Adapted from the novel by Matthew Quick, Silver Linings Playbook stars Bradley Cooper, on his best form since the first Hangover, as Pat, ex-teacher, ex-sane person. When we first meet him, he is being picked up from a Philadelphia hospital by his mother (played by Jacki Weaver, so ferocious in Animal Kingdom, so soft and mumsy here).

Pat has not been having a great time of it lately, and the reasons for this slowly make themselves clear. Enough to say for now that he is out of hospital and determined to take the Monty Python cure of always looking on the bright side of life. Every cloud has a silver whatsit, reckons Pat, and if you keep looking for it, turning every negative into a positive, everything will be OK.

While his mother quietly and nervously cheers him on, his father, Pat Snr, played by Robert De Niro, is baffled about what to do to help his ailing son.

Just as Cooper has his Hangover mojo back, so this is the best comedic turn by De Niro since 1988's Midnight Run.

Instead of being the calm presence his son needs, Pat Snr clearly has a few problems of his own when it comes to mental equilibrium, a galloping case of obsessive compulsive disorder, for a start.

Pat Jnr's main goal is to win back the wife he lost. During the course of trying to do this, he meets Tiffany (Jennifer Lawrence), whose sister knows Pat's wife. Tiffany, widowed and struggling in her own way, agrees to act as go-between if Pat will do her a favour and enter a local dance competition.

At this point I will admit to having some doubts, One Flew Over The Cuckoo's Nest meets Strictly Come Dancing doubts. Yet, as in so many instances during Silver Linings Playbook, the strength of the characters, the story and Russell's sheer confidence, keep you on side. As much as you wonder where this tale is heading, it seems well worth taking the chance.

The same doubts surfaced over using mental illness and fragility as hooks for a comedy. Silver Linings Playbook, starring the deeply attractive Cooper and Lawrence, could so easily have been glossy, silly and, heaven forbid, wacky. How many problems could people who look like this have? How believable would they be?

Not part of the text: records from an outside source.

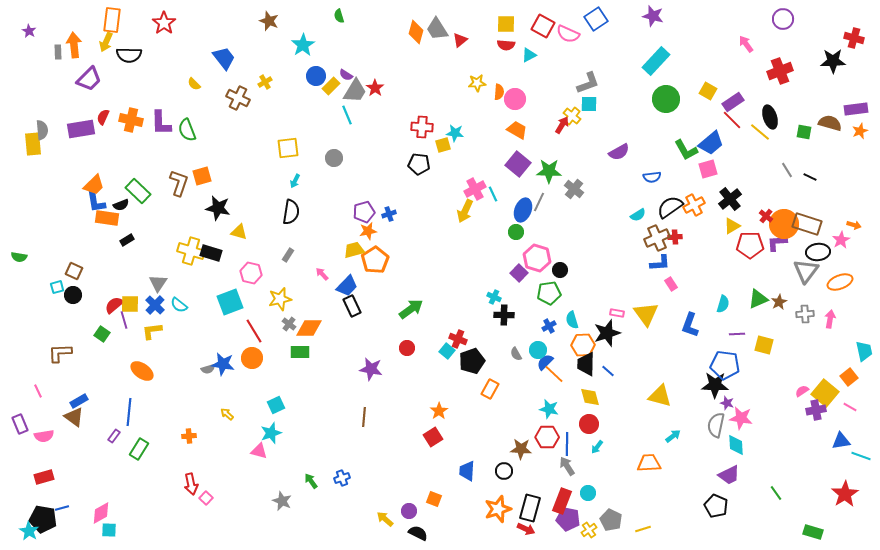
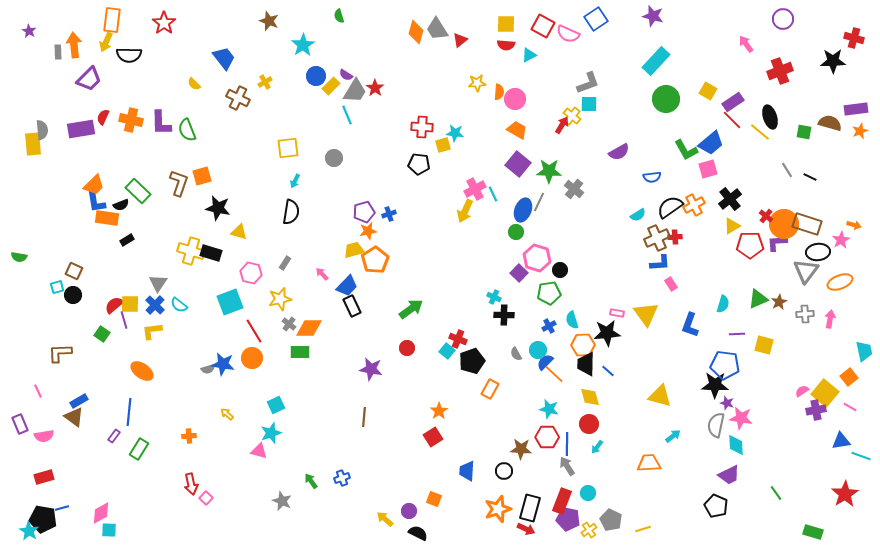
gray rectangle at (288, 255): moved 3 px left, 8 px down
black star at (607, 333): rotated 12 degrees clockwise
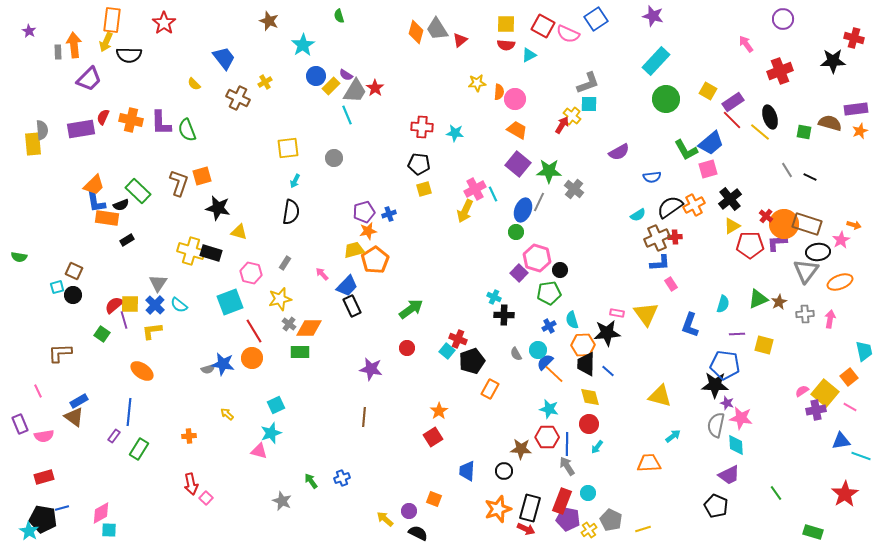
yellow square at (443, 145): moved 19 px left, 44 px down
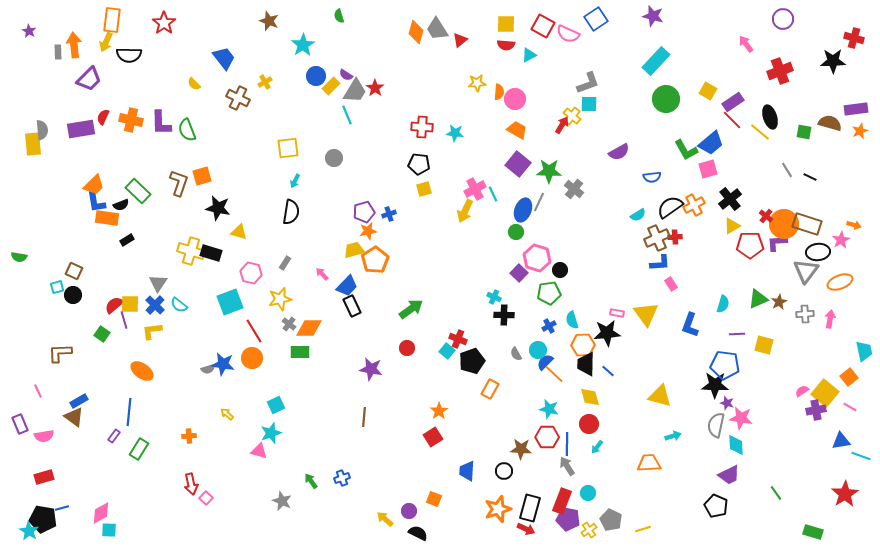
cyan arrow at (673, 436): rotated 21 degrees clockwise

While the film never entirely quells such reservations, Russell does a fine job of trying to be as honest as possible about what his characters are going through. For a comedy, Silver Linings Playbook goes to some uncomfortable places. Although we are laughing at the situations Tiffany, Pat and his parents get into and the conversations they have, it is clear that their lives are no joke to them.

Having done the serious part, Russell gets on with the comedy section of his tale. Although he will play some sombre notes a few times more, he lets his cast, and the audience, have some fun.

De Niro and Cooper play off each other as if they have been a double act all their lives, and there is a genuine spark between the sarky Pat – a man who confesses to having "no filter" – and snarling tough girl Tiffany. Boosting the mood further is a supporting cast of minor but perfectly formed characters.

After a few more brushes with believability, Russell, who also directed Three Kings and I Heart Huckabees, returns to the straight and narrow task of delivering a film that rings true. A big-hearted delight – give it a whirl.